Краем глаза я все так же тщетно ловил момент выхода на сцену Эстеллы. Что до Копперфилда, то он разыгрывал роль амфитриона. Имея хороший хронометр, я мог бы с высокой точностью оценить важность каждого из приглашенных, измеряя время, на которое радушный хозяин задерживался возле гостя. К примеру, Пуссены тянули на какие-нибудь двадцать секунд, не больше, тогда как Вейссингеру было уделено целых шесть минут. Проходя мимо меня, Мишель уже открыл было рот, собираясь что-то сказать, но передумал.
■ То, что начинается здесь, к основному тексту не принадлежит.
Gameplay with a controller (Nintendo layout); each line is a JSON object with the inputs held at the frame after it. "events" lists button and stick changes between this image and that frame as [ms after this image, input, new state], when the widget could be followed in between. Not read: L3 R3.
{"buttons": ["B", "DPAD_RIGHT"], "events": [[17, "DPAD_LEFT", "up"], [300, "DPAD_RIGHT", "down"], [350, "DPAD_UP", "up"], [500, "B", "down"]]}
– И случилось невероятное! Педжах спас три матчбола, воспрянул духом непреклонным, выиграл третий сет, четвертый… и матч! Был знаменитый фотоснимок окончания этого матча: оцепеневший от изумления Тилден и судья на вышке, смотрящий круглыми глазами в свой протокол, чтобы убедиться, что это не сон… А Педжах уже нет, он уже ушел… Вейссингер вернулся в Кембридж, и, как повествует легенда, ночью на него снизошло озарение… он сформулировал свою знаменитую теорию «wirklicher-als-das-Wirkliche» – «более реального, чем реальное», согласно которой мир, который мы познаем, – всего лишь некая выродившаяся форма «истинно» реального мира, некий компромисс между возможным и нашей способностью представления, что-то вроде асимптоты, бесконечно приближающейся в координатах Свободы по оси абсцисс и Разума по оси ординат к «Великому Реальному» – «Grosse-Wirkliche», никогда его не достигая… за исключением отдельных особых моментов «прорыва» истины, когда «Великое Реальное» «переизбирает» себя и когда «невозможное но более чем истинное» оспаривает «примат возможного»… короче, когда Педжах бьет Тилдена… Для одних – гениальное открытие, для других – пародирование общих мест платонизма… Полемика была яростной – отнюдь не такая создает славу философа… но в тридцать третьем Вейссингер еще и совершил одну маленькую ошибку…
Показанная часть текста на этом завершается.